A monarchy, with its titles, palaces, carriages and servants, is clearly incompatible with communism, although it may coexist with quite radical left-wing governments. The royal family is inherently internationalist, as is the British community: autarky or total isolationism would be psychologically difficult. When servicemen enlist in the armed forces, they take an oath of allegiance not to the prime minister but to the queen: the threat of a coup organized by some hot demagogue is vanishingly small.

The queen’s role as head of the Anglican Church – and the possibility of one day extending the role of the monarch to that of a defender of all religions – also opposes mandatory official secularism. The Queen’s heartfelt Christianity, moral language and leadership helped break down barriers between religions, made it easier for minority worshipers to feel fully British, and in a way that puzzled legalistic French and American observers, helped consolidate religiousism in Britain. Over time, we hope that this will help appease both Islamism and far-right sentiment and build a more tolerant and integrated society in times of mass immigration.

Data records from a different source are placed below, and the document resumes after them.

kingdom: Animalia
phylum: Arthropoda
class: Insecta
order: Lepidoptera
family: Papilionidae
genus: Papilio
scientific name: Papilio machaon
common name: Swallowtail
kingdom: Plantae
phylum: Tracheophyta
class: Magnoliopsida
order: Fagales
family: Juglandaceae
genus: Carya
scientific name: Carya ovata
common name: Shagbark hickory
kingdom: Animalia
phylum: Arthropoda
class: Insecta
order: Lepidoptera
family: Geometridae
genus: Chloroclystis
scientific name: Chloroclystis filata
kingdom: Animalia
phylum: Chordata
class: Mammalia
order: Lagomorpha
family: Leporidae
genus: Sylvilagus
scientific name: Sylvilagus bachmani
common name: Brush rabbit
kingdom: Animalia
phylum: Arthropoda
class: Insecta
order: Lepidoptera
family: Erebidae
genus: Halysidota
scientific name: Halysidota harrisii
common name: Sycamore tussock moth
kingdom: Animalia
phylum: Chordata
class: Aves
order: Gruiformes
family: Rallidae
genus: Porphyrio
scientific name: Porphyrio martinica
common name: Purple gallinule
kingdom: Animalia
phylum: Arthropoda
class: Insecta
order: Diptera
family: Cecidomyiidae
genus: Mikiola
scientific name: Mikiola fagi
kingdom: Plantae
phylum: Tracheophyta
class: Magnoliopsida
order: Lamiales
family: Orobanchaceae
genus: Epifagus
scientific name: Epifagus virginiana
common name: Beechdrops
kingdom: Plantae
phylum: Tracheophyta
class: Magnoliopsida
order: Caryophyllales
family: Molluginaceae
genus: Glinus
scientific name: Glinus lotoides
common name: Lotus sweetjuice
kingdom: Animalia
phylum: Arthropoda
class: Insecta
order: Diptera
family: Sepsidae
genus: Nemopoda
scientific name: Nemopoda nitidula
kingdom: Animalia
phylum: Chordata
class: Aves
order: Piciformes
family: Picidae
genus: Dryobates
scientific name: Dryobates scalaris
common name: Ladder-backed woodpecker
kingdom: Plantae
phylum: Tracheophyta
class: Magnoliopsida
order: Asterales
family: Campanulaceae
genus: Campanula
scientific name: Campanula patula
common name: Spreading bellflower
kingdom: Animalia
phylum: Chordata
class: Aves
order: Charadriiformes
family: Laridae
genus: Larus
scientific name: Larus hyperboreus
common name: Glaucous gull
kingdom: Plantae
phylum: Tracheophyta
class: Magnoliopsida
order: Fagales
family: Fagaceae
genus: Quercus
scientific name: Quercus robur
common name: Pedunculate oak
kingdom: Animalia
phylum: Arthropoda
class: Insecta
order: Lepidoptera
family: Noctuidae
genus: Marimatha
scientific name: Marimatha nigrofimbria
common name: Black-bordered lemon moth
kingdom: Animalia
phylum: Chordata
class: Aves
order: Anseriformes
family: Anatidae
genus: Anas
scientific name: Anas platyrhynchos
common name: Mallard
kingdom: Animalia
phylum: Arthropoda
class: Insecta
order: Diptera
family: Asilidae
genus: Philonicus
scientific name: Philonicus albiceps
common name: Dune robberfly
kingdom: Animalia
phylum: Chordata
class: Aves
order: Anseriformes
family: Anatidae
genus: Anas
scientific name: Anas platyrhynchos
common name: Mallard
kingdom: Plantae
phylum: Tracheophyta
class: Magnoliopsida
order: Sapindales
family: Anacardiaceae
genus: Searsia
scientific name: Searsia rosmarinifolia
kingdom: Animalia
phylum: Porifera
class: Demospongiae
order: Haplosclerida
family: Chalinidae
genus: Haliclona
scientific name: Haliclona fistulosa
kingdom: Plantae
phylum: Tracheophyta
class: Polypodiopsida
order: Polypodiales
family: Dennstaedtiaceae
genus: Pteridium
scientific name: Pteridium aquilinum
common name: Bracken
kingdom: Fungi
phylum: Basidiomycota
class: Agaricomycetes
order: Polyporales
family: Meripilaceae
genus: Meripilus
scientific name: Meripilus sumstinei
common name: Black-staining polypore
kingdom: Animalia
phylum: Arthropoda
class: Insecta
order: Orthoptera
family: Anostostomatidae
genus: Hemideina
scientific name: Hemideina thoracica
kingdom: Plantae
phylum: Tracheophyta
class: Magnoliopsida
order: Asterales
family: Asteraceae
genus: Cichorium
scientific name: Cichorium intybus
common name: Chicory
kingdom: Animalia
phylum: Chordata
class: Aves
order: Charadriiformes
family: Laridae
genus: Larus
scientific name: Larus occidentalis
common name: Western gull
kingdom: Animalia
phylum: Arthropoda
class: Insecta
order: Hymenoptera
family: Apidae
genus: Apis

The time horizons of monarchies are extremely long, a useful counterpoint to the social media age, where attention spans, where senior roles change too quickly in the public and private sectors, where ministers come and go every year, and where wisdom and experience are underestimated. . Western societies also tend to downplay the importance of the family: nepotism is rightly taboo in educational institutions, large companies and the public sector. But in the personal sphere, in the real world, family and blood ties are important and often more than anything else. The royal family reminds us of the continuity between generations, even when there are tensions, disagreements and scandals. When millions struggle with atomism, demographic implosion, loneliness, and the search for meaning, anything that balances our perceptions of the good life is certainly welcome.

Yet the greatest danger to our societies today is disintegration from within, the idea that our countries are inherently evil, racist and white, that freedom of speech, the rule of law and democracy are a cover for “micro-aggression” and “Violence”, that gender and ethnicity must oppose each other and that anyone who disagrees must be “abolished” and destroyed.

Here again, I hope that in time Britain will be better off preventing much of this awakened revolution. The monarchy has become a unifying focal point around which any group can unite without degenerating into a politics of identity: everyone can be proud. It is an institution that reminds us of our unique history, of the expansion of rights, individual and political freedoms and the enormous economic opportunities that characterize British history. No honest reading of the last 1000 years can say that we are uniquely bad – despite all our shortcomings, all our mistakes, we have long been a beacon among nations, improving and evolving before others and dealing more quickly with injustice.

The Queen’s government and her deeds expose the aroused criticism as absurdly wrong and stupid. Ephraim Mirvis, the chief rabbi, captured perfectly the remarkable qualities and devotion of Her Majesty in her special jubilee prayer: “Her crown is honor and majesty; her scepter, law and morality. Her concern was for prosperity, freedom and unity, and in the lands of her dominion she maintained justice and freedom for all races, languages ​​and religions. ”

The monarchy, and the queen in particular, has given us a built-in advantage in the fight against the destabilizing forces that are beating Western democracies. For this, as well as for everything else that Her Majesty has given us during her 70 extraordinary years on the throne, we should be eternally grateful.